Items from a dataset
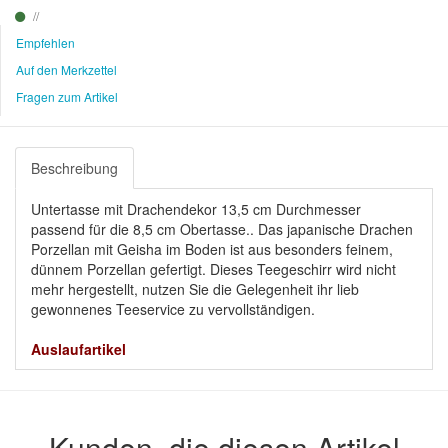
Empfehlen
Auf den Merkzettel
Fragen zum Artikel
Beschreibung
Untertasse mit Drachendekor 13,5 cm Durchmesser
passend für die 8,5 cm Obertasse.. Das japanische Drachen
Porzellan mit Geisha im Boden ist aus besonders feinem,
dünnem Porzellan gefertigt. Dieses Teegeschirr wird nicht
mehr hergestellt, nutzen Sie die Gelegenheit ihr lieb
gewonnenes Teeservice zu vervollständigen.
Auslaufartikel
Kunden, die diesen Artikel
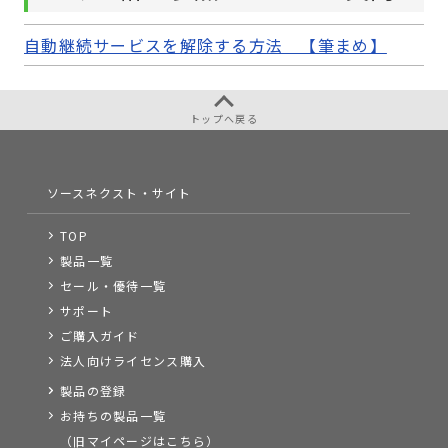
自動継続サービスを解除する方法 【筆まめ】
トップへ戻る
ソースネクスト・サイト
TOP
製品一覧
セール・優待一覧
サポート
ご購入ガイド
法人向けライセンス購入
製品の登録
お持ちの製品一覧
（旧マイページはこちら）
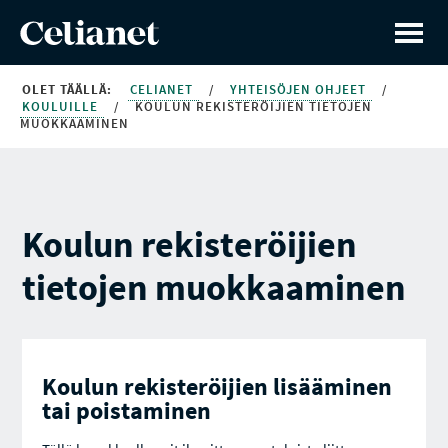
OLET TÄÄLLÄ:
CELIANET
/
YHTEISÖJEN OHJEET
/
KOULUILLE
/
KOULUN REKISTERÖIJIEN TIETOJEN
MUOKKAAMINEN
Koulun rekisteröijien
tietojen muokkaaminen
Koulun rekisteröijien lisääminen
tai poistaminen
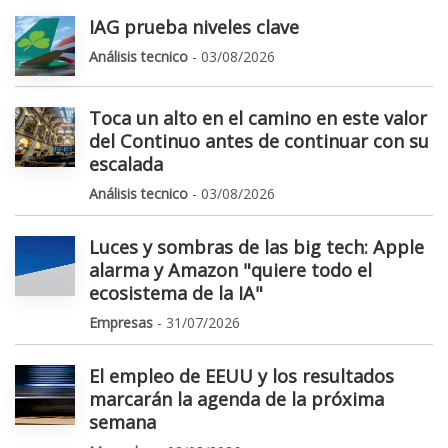
IAG prueba niveles clave
Análisis tecnico
- 03/08/2026
Toca un alto en el camino en este valor
del Continuo antes de continuar con su
escalada
Análisis tecnico
- 03/08/2026
Luces y sombras de las big tech: Apple
alarma y Amazon "quiere todo el
ecosistema de la IA"
Empresas
- 31/07/2026
El empleo de EEUU y los resultados
marcarán la agenda de la próxima
semana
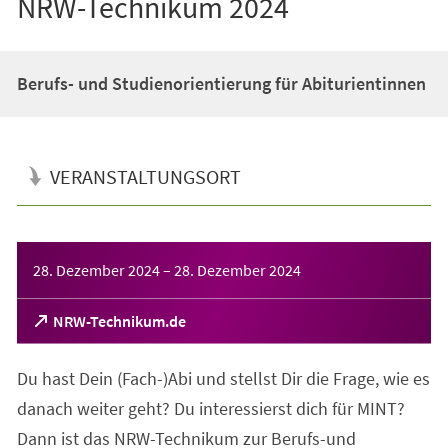
NRW-Technikum 2024
Berufs- und Studienorientierung für Abiturientinnen
VERANSTALTUNGSORT
Veranstaltungsinformationen
28. Dezember 2024
–
28. Dezember 2024
(Öffnet
NRW-Technikum.de
in
einem
Du hast Dein (Fach-)Abi und stellst Dir die Frage, wie es
neuen
Tab)
danach weiter geht? Du interessierst dich für MINT?
Dann ist das NRW-Technikum zur Berufs-und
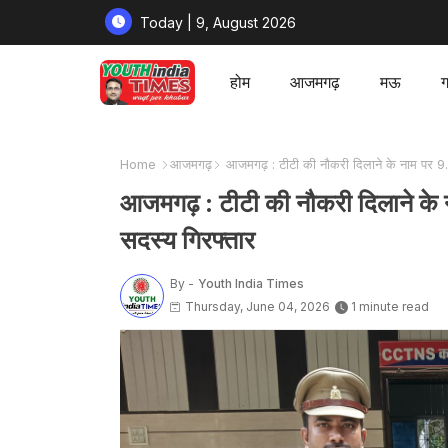
Today | 9, August 2026
होम
आजमगढ़
मऊ
ग
Home
आजमगढ़
आजमगढ़ : टीटी की नौकरी दिलाने के नाम पर 9
आजमगढ़ : टीटी की नौकरी दिलाने के
सदस्य गिरफ्तार
By -
Youth India Times
Thursday, June 04, 2026
1 minute read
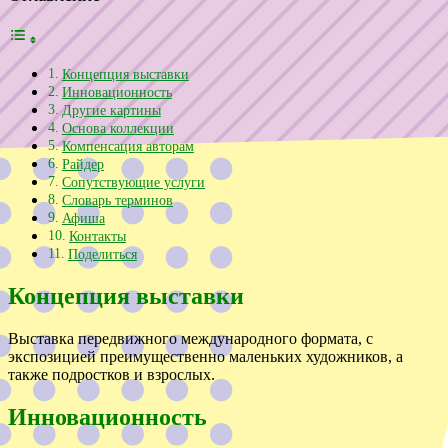
Концепция выставки
Инновационность
Другие картины
Основа коллекции
Компенсация авторам
Райдер
Сопутствующие услуги
Словарь терминов
Афиша
Контакты
Поделиться
Концепция выставки
Выставка передвижного международного формата, с
экспозицией преимущественно маленьких художников, а
также подростков и взрослых.
Инновационность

WHAT THE TASK ASKS
The copy you give must run from the line containing "VERANSTALTUNGSORT" through the last line of the records, exactly, with the pictures left out.

RESULT OF THIS EXERCISE
VERANSTALTUNGSORT
Veranstaltungsinformationen
28. Dezember 2024
–
28. Dezember 2024
(Öffnet
NRW-Technikum.de
in
einem
Du hast Dein (Fach-)Abi und stellst Dir die Frage, wie es
neuen
Tab)
danach weiter geht? Du interessierst dich für MINT?
Dann ist das NRW-Technikum zur Berufs-und
Today | 9, August 2026
होम
आजमगढ़
मऊ
ग
Home
आजमगढ़
आजमगढ़ : टीटी की नौकरी दिलाने के नाम पर 9
आजमगढ़ : टीटी की नौकरी दिलाने के
सदस्य गिरफ्तार
By -
Youth India Times
Thursday, June 04, 2026
1 minute read
Концепция выставки
Инновационность
Другие картины
Основа коллекции
Компенсация авторам
Райдер
Сопутствующие услуги
Словарь терминов
Афиша
Контакты
Поделиться
Концепция выставки
Выставка передвижного международного формата, с
экспозицией преимущественно маленьких художников, а
также подростков и взрослых.
Инновационность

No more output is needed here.